:: What you will do ::
Rewrite the records from the beginning through the line holding "Ihre Fluggas", inclusive, with "Flugausfall" replaced by "Flugannullierung" and nothing else changed.

-------- Input material

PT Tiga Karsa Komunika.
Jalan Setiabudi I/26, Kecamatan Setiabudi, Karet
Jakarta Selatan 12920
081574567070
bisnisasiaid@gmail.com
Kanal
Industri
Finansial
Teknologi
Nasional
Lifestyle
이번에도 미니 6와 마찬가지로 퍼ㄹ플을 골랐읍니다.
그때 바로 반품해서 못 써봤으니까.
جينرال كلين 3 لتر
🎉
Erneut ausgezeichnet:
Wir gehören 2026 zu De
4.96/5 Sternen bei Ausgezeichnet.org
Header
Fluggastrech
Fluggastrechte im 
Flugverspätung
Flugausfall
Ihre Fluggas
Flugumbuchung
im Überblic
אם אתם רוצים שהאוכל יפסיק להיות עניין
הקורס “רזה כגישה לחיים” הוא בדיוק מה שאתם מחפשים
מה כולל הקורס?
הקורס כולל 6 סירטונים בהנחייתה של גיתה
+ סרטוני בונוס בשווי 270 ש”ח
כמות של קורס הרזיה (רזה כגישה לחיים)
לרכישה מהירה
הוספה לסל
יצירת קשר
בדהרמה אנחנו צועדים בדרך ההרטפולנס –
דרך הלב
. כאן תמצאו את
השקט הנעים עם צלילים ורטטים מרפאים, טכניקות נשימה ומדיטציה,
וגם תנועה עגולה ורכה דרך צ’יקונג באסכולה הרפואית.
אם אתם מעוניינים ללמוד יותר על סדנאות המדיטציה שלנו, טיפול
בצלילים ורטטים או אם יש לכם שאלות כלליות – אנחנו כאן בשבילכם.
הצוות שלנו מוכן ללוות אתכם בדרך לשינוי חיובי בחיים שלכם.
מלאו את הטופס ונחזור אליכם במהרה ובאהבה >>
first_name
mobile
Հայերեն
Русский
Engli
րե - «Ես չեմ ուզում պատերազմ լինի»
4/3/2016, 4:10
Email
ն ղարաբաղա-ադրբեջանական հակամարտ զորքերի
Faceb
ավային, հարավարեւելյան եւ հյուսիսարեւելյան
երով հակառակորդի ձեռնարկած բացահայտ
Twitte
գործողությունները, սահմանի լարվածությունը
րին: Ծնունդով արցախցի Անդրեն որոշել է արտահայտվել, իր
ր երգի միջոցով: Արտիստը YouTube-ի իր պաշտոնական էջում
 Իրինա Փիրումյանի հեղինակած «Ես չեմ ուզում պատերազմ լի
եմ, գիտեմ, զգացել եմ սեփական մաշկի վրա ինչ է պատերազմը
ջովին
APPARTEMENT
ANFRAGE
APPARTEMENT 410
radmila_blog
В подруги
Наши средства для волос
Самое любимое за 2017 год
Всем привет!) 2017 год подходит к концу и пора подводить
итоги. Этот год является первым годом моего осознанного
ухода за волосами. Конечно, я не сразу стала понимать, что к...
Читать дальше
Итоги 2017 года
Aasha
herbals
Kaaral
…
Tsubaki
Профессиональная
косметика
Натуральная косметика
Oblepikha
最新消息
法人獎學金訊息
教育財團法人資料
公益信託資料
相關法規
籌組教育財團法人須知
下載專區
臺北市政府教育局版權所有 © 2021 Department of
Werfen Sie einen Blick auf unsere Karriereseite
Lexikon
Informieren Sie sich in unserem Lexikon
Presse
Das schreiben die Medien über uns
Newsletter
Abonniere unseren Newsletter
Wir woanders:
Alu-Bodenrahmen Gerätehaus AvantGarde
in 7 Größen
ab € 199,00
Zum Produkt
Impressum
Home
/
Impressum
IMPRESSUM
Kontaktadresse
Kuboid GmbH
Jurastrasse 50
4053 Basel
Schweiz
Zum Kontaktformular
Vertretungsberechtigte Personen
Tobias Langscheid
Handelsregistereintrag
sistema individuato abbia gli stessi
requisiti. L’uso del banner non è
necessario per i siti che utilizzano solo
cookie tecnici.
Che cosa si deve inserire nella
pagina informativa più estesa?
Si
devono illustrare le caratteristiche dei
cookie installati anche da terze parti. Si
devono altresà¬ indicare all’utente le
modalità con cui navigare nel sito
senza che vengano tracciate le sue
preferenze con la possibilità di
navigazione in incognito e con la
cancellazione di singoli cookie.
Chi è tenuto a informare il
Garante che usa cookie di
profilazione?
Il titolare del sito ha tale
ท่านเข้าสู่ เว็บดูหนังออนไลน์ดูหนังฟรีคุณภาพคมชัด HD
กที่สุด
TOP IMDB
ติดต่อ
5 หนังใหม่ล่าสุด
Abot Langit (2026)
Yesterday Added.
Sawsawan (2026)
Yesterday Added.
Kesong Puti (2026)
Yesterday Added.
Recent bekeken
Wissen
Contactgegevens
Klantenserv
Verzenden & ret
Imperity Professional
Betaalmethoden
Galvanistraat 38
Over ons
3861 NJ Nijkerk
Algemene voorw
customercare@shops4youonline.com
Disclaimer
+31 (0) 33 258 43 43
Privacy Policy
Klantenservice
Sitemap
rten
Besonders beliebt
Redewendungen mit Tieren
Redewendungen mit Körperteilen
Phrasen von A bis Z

----------------

:: Task result ::
PT Tiga Karsa Komunika.
Jalan Setiabudi I/26, Kecamatan Setiabudi, Karet
Jakarta Selatan 12920
081574567070
bisnisasiaid@gmail.com
Kanal
Industri
Finansial
Teknologi
Nasional
Lifestyle
이번에도 미니 6와 마찬가지로 퍼ㄹ플을 골랐읍니다.
그때 바로 반품해서 못 써봤으니까.
جينرال كلين 3 لتر
🎉
Erneut ausgezeichnet:
Wir gehören 2026 zu De
4.96/5 Sternen bei Ausgezeichnet.org
Header
Fluggastrech
Fluggastrechte im 
Flugverspätung
Flugannullierung
Ihre Fluggas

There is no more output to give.